None of this is an inflation of available facts, yet already increasing numbers of prominent Republican politicians are lining up to pledge their fealty to interests outside those of the United States and recent polls indicate the Republican electorate is doing likewise. This isn’t just disappointing – it’s disgusting. Certainly they’re not selling military secrets to North Korea or defecting to ISIS, but they are offering succor to a candidate whose values and beliefs are far-too-often thoroughly antithetical to those outlined in the U.S. Constitution.

Boil everything down to its bitter essence and it becomes strikingly clear that everyone who votes for Trump is, in a perverse but unmistakable way, voting against democracy. Through a combination of ignorance and belligerence, they will have made themselves enemies of the core principles of republican governance. Few outside the cloistered ranks of Democratic Party insiders are likely happy about a perpetuation of the status quo. It’s a sad choice, but at least those voters who take it can rest with the reassurance that they are not willfully selling our country out to a stew of party loyalty and partisan resentment.

Ultimately, the poisonous status of a Trump vote is granted not by the fact that he is, by an exceptionally permissive interpretation of American values and constitutional propriety, the worst option in November — or any previous November in living memory. Rather, it comes from the fact that no one’s vote needs to be decided along a strict partisan binary. Anyone who finds Clinton thoroughly unacceptable does not have to register their disdain for her by voting for someone who poses a clear, existential threat to the economic and social welfare of the United States. They can research candidates outside the major parties and register their votes there. Or they can simply write in a name, voicing their protest through a vote for Grover Norquist, their favorite talk radio blowhard, the restless spirits of Ayn Rand and Friedrich Hayek, or the Ghost of Ronald Reagan. They don’t have to vote for ego incarnate — a vulgar demagogue with no respect for civil liberties, no coherent or sensible policy ideas, a faithless political disposition, and pseudo-fascist tendencies. That choice will benefit few outside of Trump’s sycophantic inner-circle and very likely hurt everyone else.
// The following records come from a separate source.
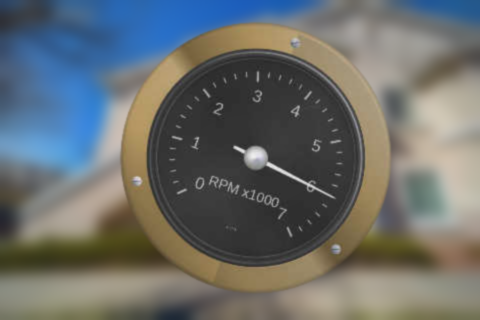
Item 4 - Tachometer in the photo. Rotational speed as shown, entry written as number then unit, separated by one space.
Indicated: 6000 rpm
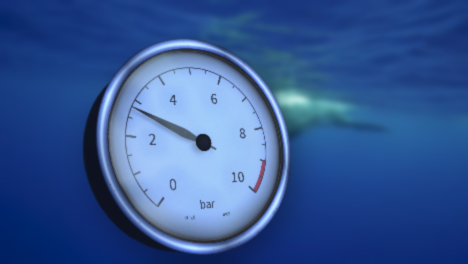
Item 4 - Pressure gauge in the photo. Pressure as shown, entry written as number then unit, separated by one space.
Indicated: 2.75 bar
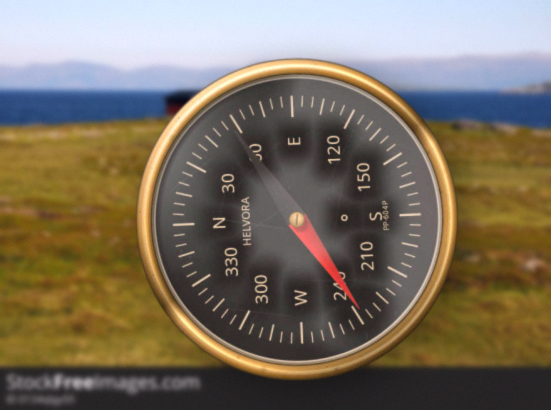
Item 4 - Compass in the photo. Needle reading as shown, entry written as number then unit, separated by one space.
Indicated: 237.5 °
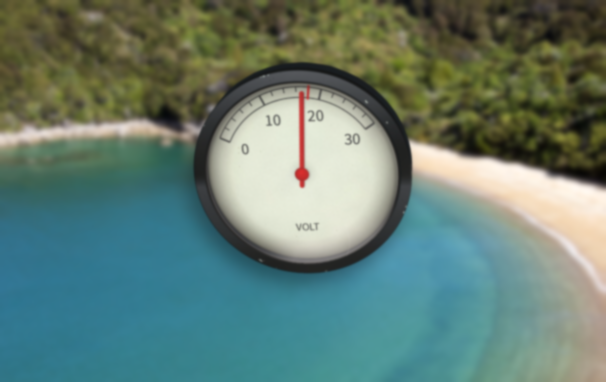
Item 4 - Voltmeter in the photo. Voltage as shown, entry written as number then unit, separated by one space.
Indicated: 17 V
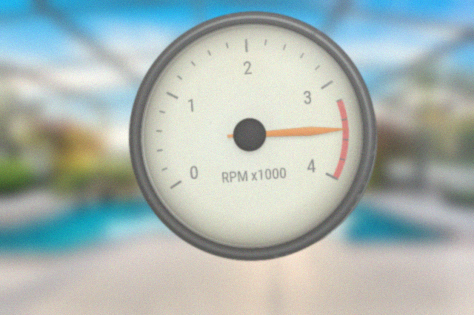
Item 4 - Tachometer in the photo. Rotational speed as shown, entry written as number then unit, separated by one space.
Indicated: 3500 rpm
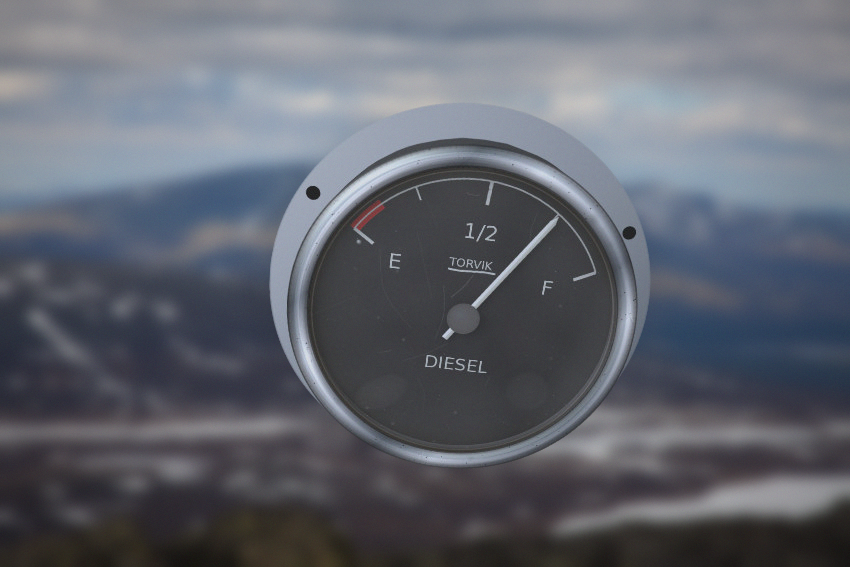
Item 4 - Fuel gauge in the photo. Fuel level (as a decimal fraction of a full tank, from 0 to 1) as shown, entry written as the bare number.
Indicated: 0.75
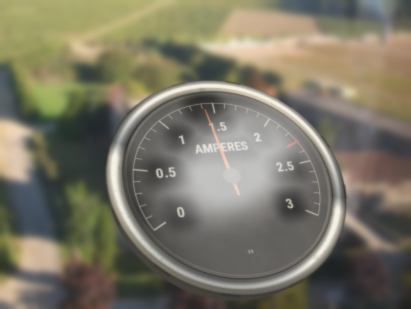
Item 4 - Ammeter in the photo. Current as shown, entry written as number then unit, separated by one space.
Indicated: 1.4 A
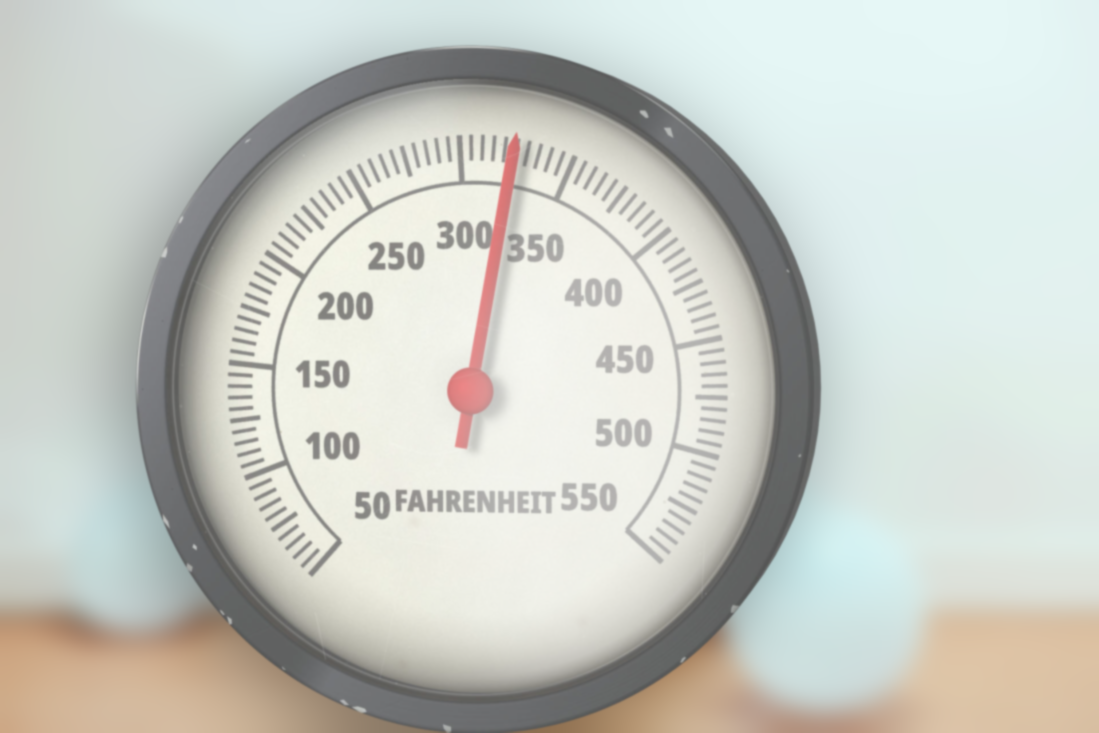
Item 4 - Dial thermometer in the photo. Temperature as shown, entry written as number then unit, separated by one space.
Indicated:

To vote for Trump is to betray the United States of America— to risk the preservation and perpetuation of constitutional and representative governance on the bet that maybe (and maybe really is the best anyone can say) Donald Trump, despite all indications to the contrary, will make a good president. That’s a dangerous and irresponsible bet to make, but it does suggest a third category of Trump supporter: maybe some of them are just people who want to watch the world burn. If that’s your agenda, Trump is probably the safest bet American’s have ever had.